OK, I'm trying to get out of from a long hiatus of producing content by putting together a presentation about Log Management: the devil is on the details. I have been working in log management projects for some years by now and I noticed I managed to assemble a nice list of small issues that you find when working on those projects that will normally be responsible for 80% of the headaches.
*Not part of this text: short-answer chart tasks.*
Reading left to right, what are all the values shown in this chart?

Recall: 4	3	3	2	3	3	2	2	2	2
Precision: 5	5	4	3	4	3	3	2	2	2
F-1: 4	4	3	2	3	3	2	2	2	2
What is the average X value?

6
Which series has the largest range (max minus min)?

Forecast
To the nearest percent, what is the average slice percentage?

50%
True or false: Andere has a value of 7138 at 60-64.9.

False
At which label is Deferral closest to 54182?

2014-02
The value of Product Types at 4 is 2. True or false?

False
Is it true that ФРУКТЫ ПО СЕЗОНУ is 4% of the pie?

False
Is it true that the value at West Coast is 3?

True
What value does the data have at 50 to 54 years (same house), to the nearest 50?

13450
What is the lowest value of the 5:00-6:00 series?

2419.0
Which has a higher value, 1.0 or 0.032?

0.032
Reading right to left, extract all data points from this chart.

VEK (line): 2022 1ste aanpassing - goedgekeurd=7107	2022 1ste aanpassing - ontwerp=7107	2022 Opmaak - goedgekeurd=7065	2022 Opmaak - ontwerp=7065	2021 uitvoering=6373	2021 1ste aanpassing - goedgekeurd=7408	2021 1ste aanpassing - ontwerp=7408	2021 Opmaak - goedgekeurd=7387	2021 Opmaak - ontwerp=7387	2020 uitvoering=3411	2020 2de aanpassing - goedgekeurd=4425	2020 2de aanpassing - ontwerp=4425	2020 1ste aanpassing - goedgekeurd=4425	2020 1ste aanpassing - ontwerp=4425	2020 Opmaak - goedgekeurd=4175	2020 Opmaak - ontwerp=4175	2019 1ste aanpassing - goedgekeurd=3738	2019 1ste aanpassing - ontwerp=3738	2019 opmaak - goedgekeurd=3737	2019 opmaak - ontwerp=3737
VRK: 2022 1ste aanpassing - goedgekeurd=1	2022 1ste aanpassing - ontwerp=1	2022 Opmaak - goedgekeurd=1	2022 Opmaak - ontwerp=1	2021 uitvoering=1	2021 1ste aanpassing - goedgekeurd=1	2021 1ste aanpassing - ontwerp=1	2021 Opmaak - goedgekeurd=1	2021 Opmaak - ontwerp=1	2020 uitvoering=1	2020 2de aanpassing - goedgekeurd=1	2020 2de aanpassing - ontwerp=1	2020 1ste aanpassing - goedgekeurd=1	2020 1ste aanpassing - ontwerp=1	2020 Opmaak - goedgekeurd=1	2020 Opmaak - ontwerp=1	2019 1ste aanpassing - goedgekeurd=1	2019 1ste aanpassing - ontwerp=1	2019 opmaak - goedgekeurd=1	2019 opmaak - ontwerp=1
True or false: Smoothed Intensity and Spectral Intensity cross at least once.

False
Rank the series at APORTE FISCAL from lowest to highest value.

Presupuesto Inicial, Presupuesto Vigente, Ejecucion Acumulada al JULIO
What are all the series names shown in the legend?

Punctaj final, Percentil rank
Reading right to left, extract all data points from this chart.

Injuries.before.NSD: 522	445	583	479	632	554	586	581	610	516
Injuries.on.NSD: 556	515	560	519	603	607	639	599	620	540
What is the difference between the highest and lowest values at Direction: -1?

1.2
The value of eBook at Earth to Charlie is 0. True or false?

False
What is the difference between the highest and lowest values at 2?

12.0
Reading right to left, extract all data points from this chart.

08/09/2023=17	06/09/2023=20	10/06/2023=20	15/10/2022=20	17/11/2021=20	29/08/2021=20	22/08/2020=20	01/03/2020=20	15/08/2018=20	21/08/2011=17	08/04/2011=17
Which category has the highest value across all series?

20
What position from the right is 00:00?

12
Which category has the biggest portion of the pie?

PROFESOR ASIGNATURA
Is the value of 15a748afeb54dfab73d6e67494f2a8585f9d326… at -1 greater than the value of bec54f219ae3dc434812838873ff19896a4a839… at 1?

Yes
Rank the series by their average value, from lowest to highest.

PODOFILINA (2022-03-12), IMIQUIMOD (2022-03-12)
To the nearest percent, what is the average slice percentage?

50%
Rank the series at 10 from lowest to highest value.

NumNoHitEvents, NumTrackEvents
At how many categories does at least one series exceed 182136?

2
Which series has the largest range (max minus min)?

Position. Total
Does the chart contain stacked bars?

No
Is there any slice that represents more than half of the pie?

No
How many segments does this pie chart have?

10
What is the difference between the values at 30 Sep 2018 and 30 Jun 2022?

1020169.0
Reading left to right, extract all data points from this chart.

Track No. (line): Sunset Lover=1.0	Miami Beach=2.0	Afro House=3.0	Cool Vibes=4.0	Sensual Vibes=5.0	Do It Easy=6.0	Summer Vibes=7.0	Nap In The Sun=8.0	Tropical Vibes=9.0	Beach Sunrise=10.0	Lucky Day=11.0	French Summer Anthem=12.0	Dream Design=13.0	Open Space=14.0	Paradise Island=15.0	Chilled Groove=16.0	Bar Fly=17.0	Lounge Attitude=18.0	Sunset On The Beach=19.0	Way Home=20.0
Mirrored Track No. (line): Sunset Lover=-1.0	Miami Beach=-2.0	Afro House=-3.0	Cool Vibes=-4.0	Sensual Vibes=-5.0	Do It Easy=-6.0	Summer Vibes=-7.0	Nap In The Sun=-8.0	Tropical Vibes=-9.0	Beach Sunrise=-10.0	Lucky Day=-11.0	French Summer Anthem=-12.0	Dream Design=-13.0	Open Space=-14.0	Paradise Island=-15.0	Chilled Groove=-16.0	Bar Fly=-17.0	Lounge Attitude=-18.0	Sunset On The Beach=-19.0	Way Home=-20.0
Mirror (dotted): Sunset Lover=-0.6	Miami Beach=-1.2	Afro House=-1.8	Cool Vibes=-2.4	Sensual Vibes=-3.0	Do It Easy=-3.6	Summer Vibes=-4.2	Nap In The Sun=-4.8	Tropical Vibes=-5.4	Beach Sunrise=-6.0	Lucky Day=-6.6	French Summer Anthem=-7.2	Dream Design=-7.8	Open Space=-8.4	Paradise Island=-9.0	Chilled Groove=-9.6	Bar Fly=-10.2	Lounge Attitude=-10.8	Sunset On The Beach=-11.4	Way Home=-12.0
As I'm saying in the presentation, things that the vendors simply don't know how to solve, so they never talk about it :-)Some of the things I'm including there:

  • Windows log collection: the options, the issues with them

  • Credentials (user IDs) management when doing file transfers and connection to DBs

  • Systems inventory (who are my log sources?)

  • Privileges needed to collect logs (DBA rights to get logs???)

  • Purging logs from the sources (who's gonna do it?)

  • and some other stuff
So, if you have an interesting experience on implementing log management systems, please let me know those interesting "details" you had found during the process that caused you problems. It will be interesting to talk about the subject without going into the old "performance / parsing / reporting" discussions. Most of the vendors have figured out how to solve those problems. I want to talk about small things that hurt and still haven't been solved.Hope to get that ready for a TASK meeting or something like that. If I get enough feedback and input, it may grow up to a SecTor or similar submission.